▶ _COMPLETE THE FOLLOWING_:
1. In the nRF5340 devicetree thread, translate this sentence into Spanish: "As you can see in my main cpuapp I have an interrupt for reading a sensor, and i dont want the transmission to mess up with the sampling frequency of the readings."
2. Decide whether each statement agrees with the nRF5340 devicetree thread. Answer yes or no for each, quoting the words of the thread that decide it. (a) Sigurd's reply was posted later than franciscopinho's message. (b) franciscopinho built the hci_ipc project on cpuapp. (c) Sigurd answers the question about which core the sending and receiving functions run on.
3. Carry the nRF5340 devicetree thread further, starting after its last sentence.

▶ _TEXT SHOWN_:
#####

Problem configuring devicetree nRF5340 new board

RE: Problem configuring devicetree nRF5340 new board

Sigurd — Tue, 04 Feb 2025 09:50:34 GMT

[quote user="franciscopinho"]

Thanks, a lot Sigurd. That worked for me.

[/quote]

Great!

[quote user="franciscopinho"]By the way, i managed to build the hci_ipc project on cpunet under my new board. For sending and receiving data, the functions presented in cpuapp will be running on the cpuapp core or in the cpu net. As you can see in my main cpuapp I have an interrupt for reading a sensor, and i dont want the transmission to mess up with the sampling frequency of the readings. Can you advise please. [/quote]

Please open a new case for any new questions, as keeping cases separate makes it easier to maintain an overview: https://devzone.nordicsemi.com/support/add

RE: Problem configuring devicetree nRF5340 new board

franciscopinho — Tue, 04 Feb 2025 07:49:20 GMT

Thanks, a lot Sigurd. That worked for me.

By the way, i managed to build the hci_ipc project on cpunet under my new board. For sending and receiving data, the functions presented in cpuapp will be running on the cpuapp core or in the cpu net. As you can see in my main cpuapp I have an interrupt for reading a sensor, and i dont want the transmission to mess up with the sampling frequency of the readings. Can you advise please.

#####

▶ _DATA SECTION_:
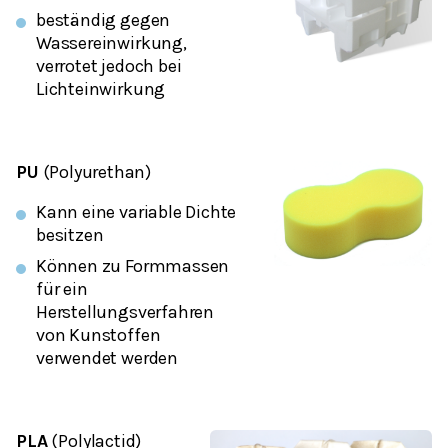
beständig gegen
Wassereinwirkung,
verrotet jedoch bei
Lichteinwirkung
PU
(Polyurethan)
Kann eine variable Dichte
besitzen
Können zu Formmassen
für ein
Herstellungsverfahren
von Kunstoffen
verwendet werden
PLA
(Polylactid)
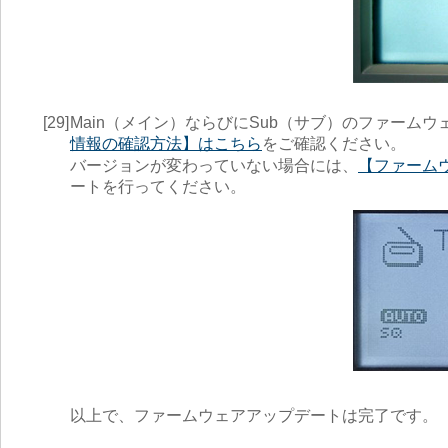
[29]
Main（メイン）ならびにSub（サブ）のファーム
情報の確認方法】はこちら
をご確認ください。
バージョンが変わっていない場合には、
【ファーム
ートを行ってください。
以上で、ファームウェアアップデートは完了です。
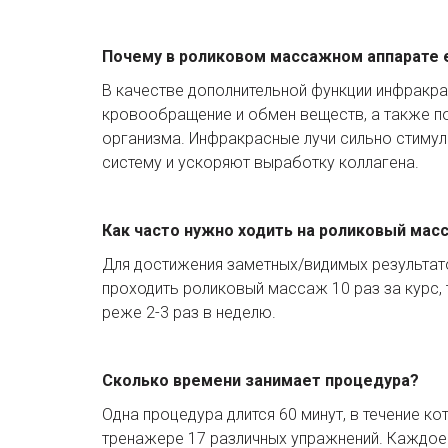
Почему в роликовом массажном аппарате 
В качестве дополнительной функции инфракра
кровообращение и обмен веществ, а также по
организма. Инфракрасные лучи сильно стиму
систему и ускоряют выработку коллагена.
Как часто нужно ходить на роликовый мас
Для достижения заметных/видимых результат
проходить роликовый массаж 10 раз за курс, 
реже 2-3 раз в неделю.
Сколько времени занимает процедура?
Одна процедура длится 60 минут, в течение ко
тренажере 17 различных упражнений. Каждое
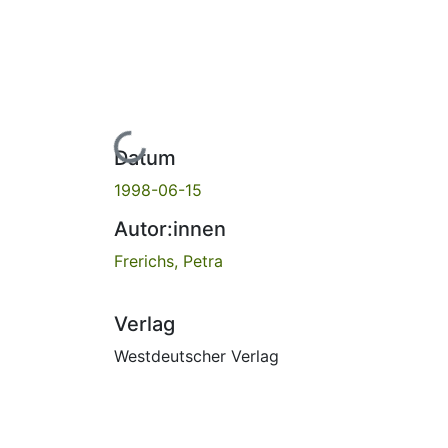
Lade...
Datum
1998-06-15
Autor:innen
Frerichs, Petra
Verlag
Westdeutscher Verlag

#####

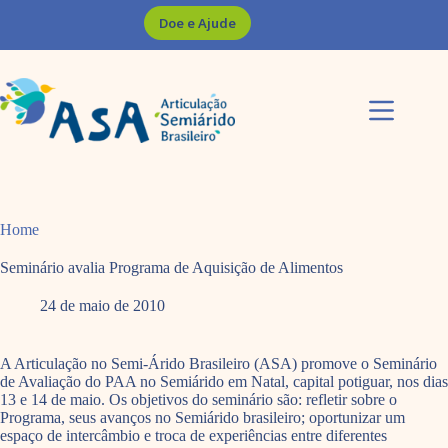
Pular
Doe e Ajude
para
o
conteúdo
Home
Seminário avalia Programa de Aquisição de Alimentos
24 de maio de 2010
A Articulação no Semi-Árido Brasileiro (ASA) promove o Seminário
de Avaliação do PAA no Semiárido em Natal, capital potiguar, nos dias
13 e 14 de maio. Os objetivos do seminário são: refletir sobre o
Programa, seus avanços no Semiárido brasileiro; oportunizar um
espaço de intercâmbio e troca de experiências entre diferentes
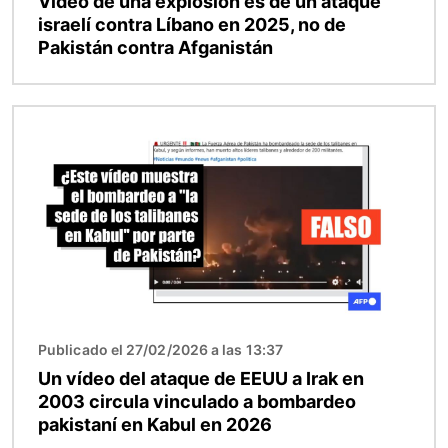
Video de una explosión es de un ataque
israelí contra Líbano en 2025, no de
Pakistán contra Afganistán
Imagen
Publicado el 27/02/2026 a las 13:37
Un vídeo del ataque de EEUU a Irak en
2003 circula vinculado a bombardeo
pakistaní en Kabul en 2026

#####

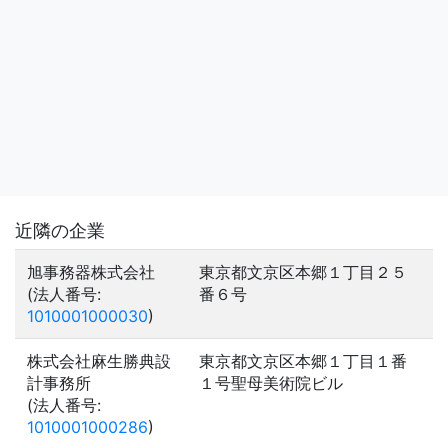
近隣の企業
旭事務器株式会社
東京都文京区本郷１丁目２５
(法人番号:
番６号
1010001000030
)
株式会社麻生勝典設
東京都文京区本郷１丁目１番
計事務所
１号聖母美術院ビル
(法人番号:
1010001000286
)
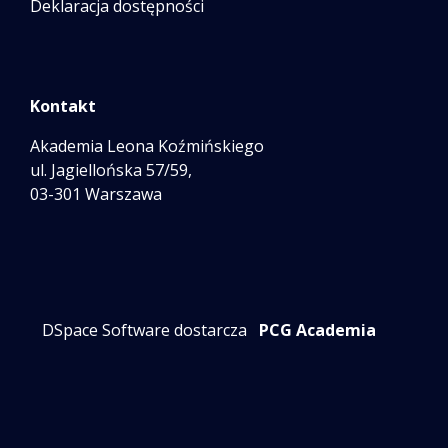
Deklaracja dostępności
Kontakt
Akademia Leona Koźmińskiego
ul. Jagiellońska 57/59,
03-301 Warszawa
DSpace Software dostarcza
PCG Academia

#####

▶ _RESPONSES_:
1. Como puedes ver, en mi main de cpuapp tengo una interrupción para leer un sensor, y no quiero que la transmisión afecte la frecuencia de muestreo de las lecturas.

2.
(a) Yes: Sigurd's reply is stamped "Tue, 04 Feb 2025 09:50:34 GMT", and franciscopinho's message is stamped "Tue, 04 Feb 2025 07:49:20 GMT".
(b) No: "i managed to build the hci_ipc project on cpunet under my new board".
(c) No: "Please open a new case for any new questions, as keeping cases separate makes it easier to maintain an overview".

3.
RE: Problem configuring devicetree nRF5340 new board

Sigurd — Mon, 03 Feb 2025 16:58:14 GMT

Hi!

[quote user="franciscopinho"]in function 'configure_gpios': C:\ncs\Apps\test5\src\main.c:124: undifined reference to '__device_dts_ord_12'[/quote]

Looking at zephyr\app\build\app\zephyr\include\generated\zephyr\devicetree_generated.h , we see that we have this at 12:

* 12 /buttons/drdy_input

we also see in the error code it's releated to gpio_pin_configure() usage.

Try this main.c

// src/main.c
#include <zephyr/kernel.h>
#include <zephyr/device.h>
#include <zephyr/drivers/gpio.h>
#include <zephyr/drivers/spi.h>
#include <zephyr/logging/log.h>
#include <zephyr/sys/printk.h>
#include <zephyr/bluetooth/bluetooth.h>
#include <zephyr/bluetooth/gatt.h>
#include <zephyr/sys/byteorder.h>

LOG_MODULE_REGISTER(test5);
// Define the device labels for SPI and GPIOs
#define SPI1_NODE DT_NODELABEL(spi1)
/* The devicetree node identifier for the "led0" alias. */
#define LED0_NODE DT_ALIAS(gpioled)
#define START_NODE DT_ALIAS(gpiostart)
#define RESET_NODE DT_ALIAS(gpioreset)
#define DRDY_NODE DT_ALIAS(gpiodrdy)
#define GPIO_DRDY_PIN DT_PHA(DRDY_NODE, gpios, pin)



//#define GPIO_DRDY_PIN 3

static const struct gpio_dt_spec led = GPIO_DT_SPEC_GET(LED0_NODE, gpios);
static const struct gpio_dt_spec start = GPIO_DT_SPEC_GET(START_NODE, gpios);
static const struct gpio_dt_spec reset = GPIO_DT_SPEC_GET(RESET_NODE, gpios);


// SPI configuration
#define SPI_OPERATION (SPI_OP_MODE_MASTER | SPI_TRANSFER_MSB | SPI_WORD_SET(8))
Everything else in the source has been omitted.